The European Union has unveiled long-awaited plans for a European degree and cross-border legislation for higher education.
Announcing a new European strategy for universities on 18 January, Mariya Gabriel, the European commissioner for research and education, explained that the plans would help to create “modern transnational campuses” and would provide students with “easy access to mobility abroad to allow for a truly European study path and experience”.
Under the proposals, the EU will also expand the number of European university alliances to 60 by mid-2024, with the associations covering more than 500 universities.
Some 41 university clusters – first proposed by France’s president, Emmanuel Macron, in September 2017 to encourage student mobility and academic collaboration – have so far been established by the EU, with another €272 million (£231 million) up for grabs in the next round of funding for 2021 to 2027.
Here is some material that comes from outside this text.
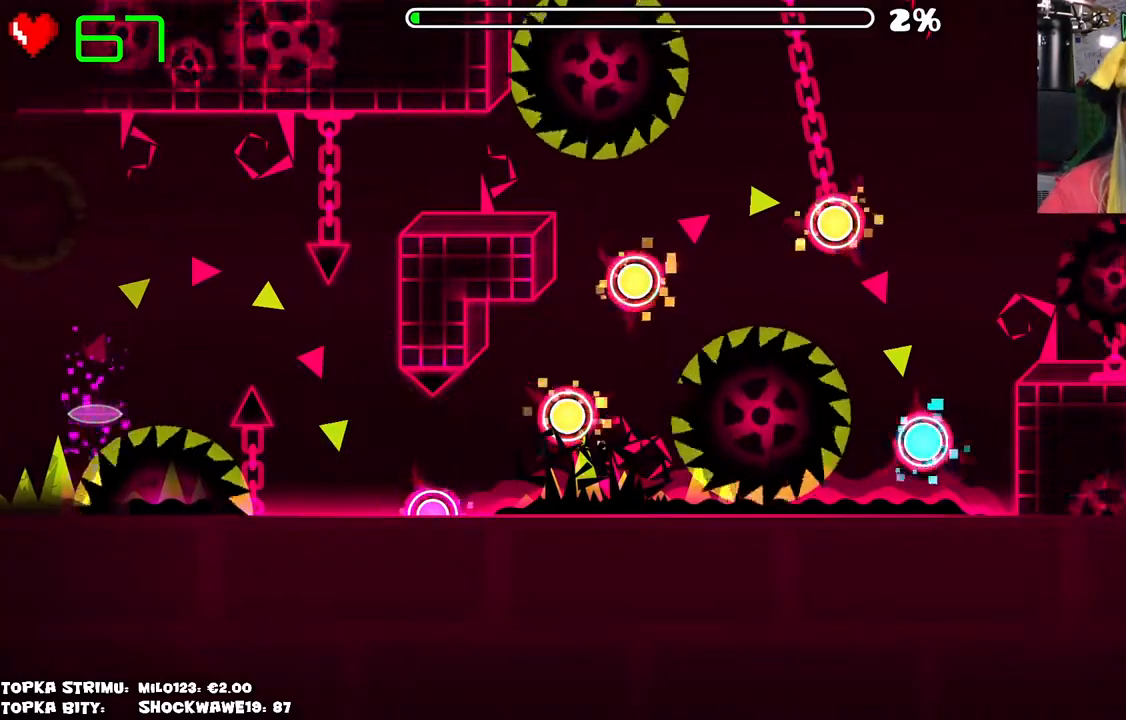
{"keys": [], "mouse": [], "events": []}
The integration of teaching across borders and the creation of joint degrees between universities have, however, been hampered by legal and regulatory red tape within different EU countries, with legislation prohibiting some universities from sharing responsibilities for assessment or standards with other international institutions.
To address this, the EU has put forward a proposal that recommends that member states provide the legal statute for alliances of higher education institutions.
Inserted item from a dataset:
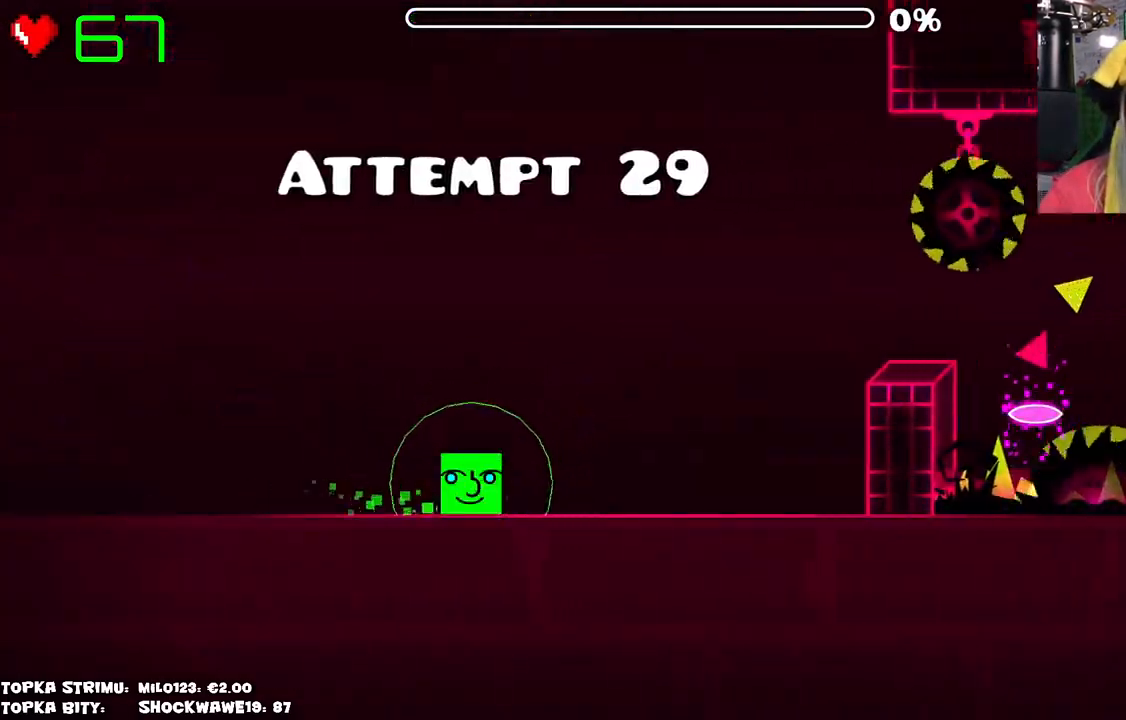
{"keys": [], "mouse": [], "events": []}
To achieve a European Education Area by 2025, the European Commission has invited its “council, member states and universities to discuss on this policy agenda and work jointly towards future-proof universities”, it said. In effect, it will require national parliaments to consider how they might change rules around university governance to allow more cross-border collaboration.
The European universities strategy also proposed that member states work towards a joint European degree and scale up the European Student Card initiative, which should be available to all mobile students by the end of 2022, and to all students by mid-2024.
Margaritis Schinas, the vice-president of the European Commission, claimed that the new proposals would “take transnational cooperation in higher education to a new level” and lead to “shared values, more mobility, broader scope and synergies to build a genuinely European dimension in our higher education”.